Up along the coast, reached by boat from Mallaig or Kyleakin, is Skye, the most visited of the Hebrides, made famous by the exploits of Flora MacDonald, who smuggled Bonnie Prince Charlie "over the sea to Skye" after his defeat at the Battle of Culloden. The harsh rocky promontories that make up the bulk of the island are serrated by scores of deep sea lochs, together creating some of the western coast's fiercest scenery. The island also boasts the snow-tipped Cuillin, whose clustered summits offer perhaps the most challenging climbing in the country, and the bizarre rock formations of the Quiraing ridge on the Trotternish peninsula. The only settlement of any size is Portree, draped around the cliffs of a narrow bay, but many visitors prefer to explore the isolated hotels, B&Bs and youth hostels scattered across the island.

From Uig, on the west coast of Skye, and from Oban and Ullapool, there are frequent boats across to the Western Isles, an elongated archipelago extending south from the single island of Lewis and Harris, to the uninhabited islets below Barra. The Isles are some of the last bastions of the Gaelic language, and you'll find most road signs in Gaelic only. Of the islands, Lewis is distinguished by the prehistoric standing stones of Calanais (Callanish), one of the best-preserved monuments of its type in Europe, while North Harris possesses a remarkably hostile landscape of forbiddingly bare mountains giving way to the wide sandy beaches and lunar-like hills of South Harris.

Back on the mainland, the Highlands, whose multitude of mountains, sea cliffs, glens and lochs cover the northern two-thirds of the country, is the region which best represents the tourist image of wild Scotland. Its great popularity belies its stark remoteness, despite a number of internationally known sights, not least Loch Ness, midway along the Great Glen and home to the eponymous monster.
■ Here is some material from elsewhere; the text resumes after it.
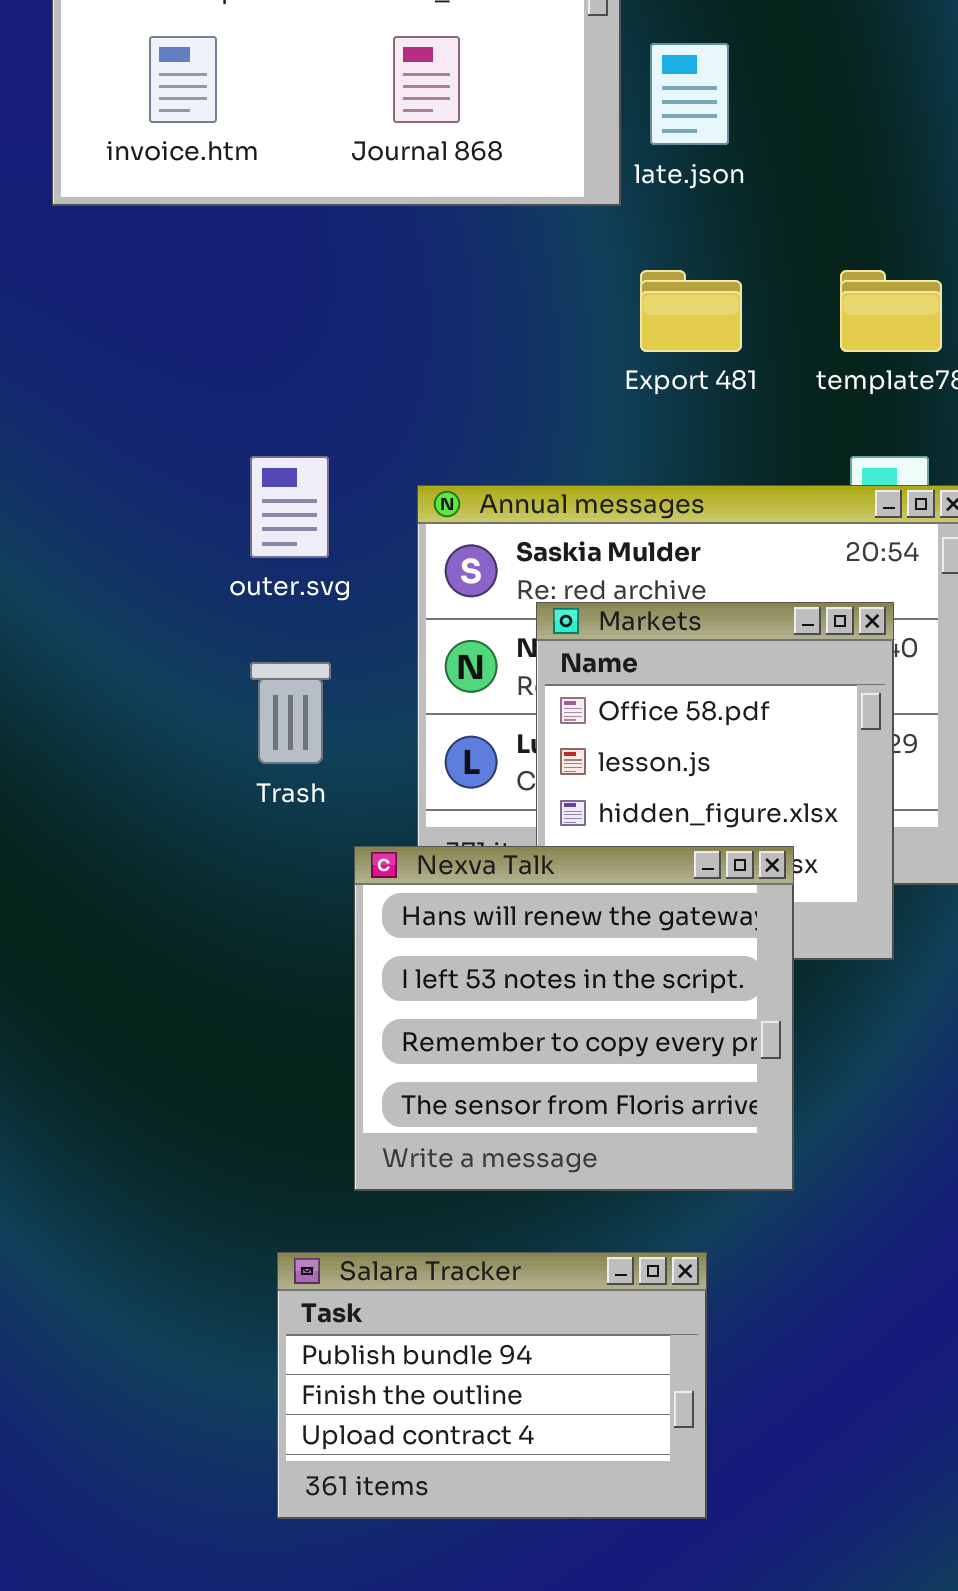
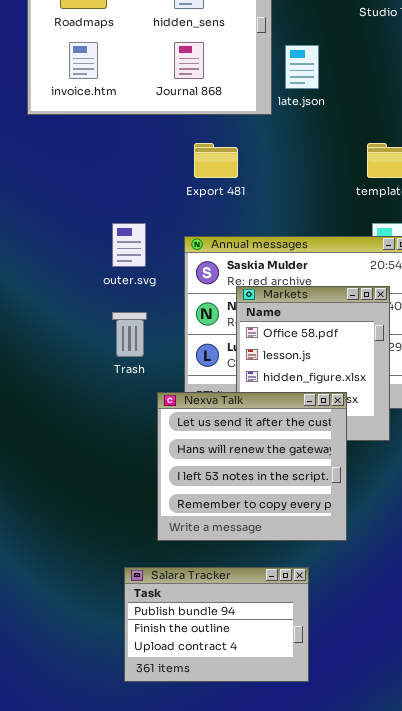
Export 481: [640,270,742,352] -> [194,143,238,178], moved
Nexva Talk: [354,846,794,1191] -> [157,392,347,541], scrolled up 1 row

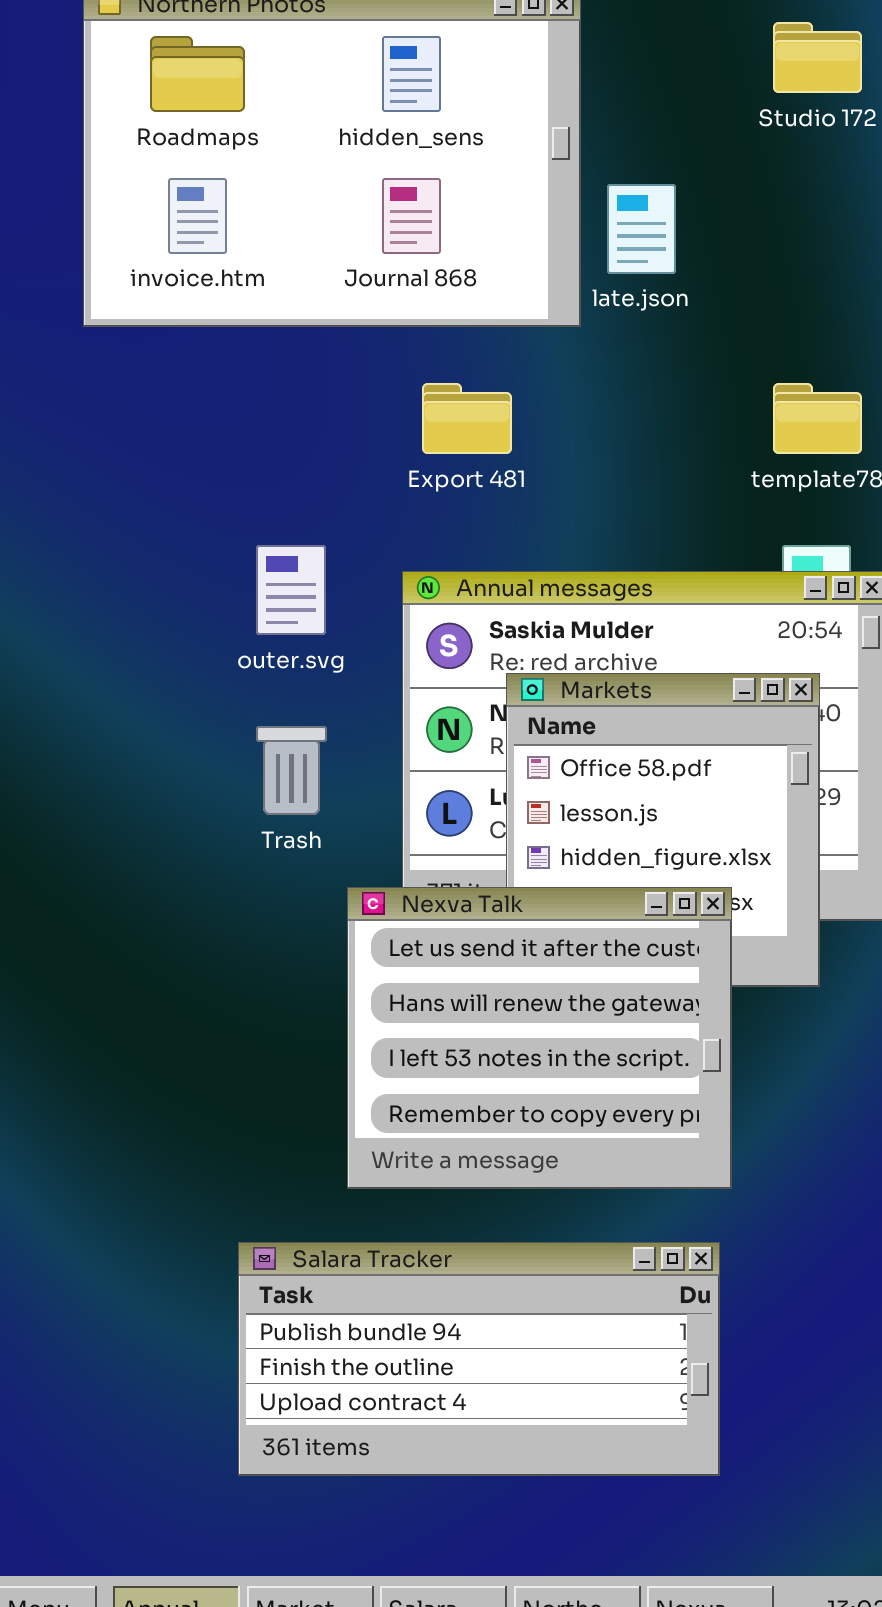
Salara Tracker: [124,567,309,682] -> [238,1242,720,1476], moved, resized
Inverness, near the site of the Battle of Culloden, is an obvious base for exploring the region, although Fort William, at the opposite end of the Great Glen close by Ben Nevis, Scotland's highest peak, is a possible alternative, especially if you're heading west.

In the far north, boats leave for the cluster of islands that make up the agricultural Orkney Islands. By far the most picturesque town is the port of Stromness, the main point of arrival for those coming by boat, while the capital, Kirkwall, boasts a magnificent medieval cathedral. Further on, 200 miles north of Aberdeen, are the much more rugged Shetland Islands, where the bustling and historic harbour at Lerwick shelters craft from every corner of the North Atlantic. Orkney and Shetland, both with a rich Norse heritage, differ not only from each other, but also quite distinctly, in dialect and culture, from mainland Scotland. These far-flung, sea- and wind-buffeted islands offer some of the country's wildest scenery, finest bird-watching and most fascinating archeological remains.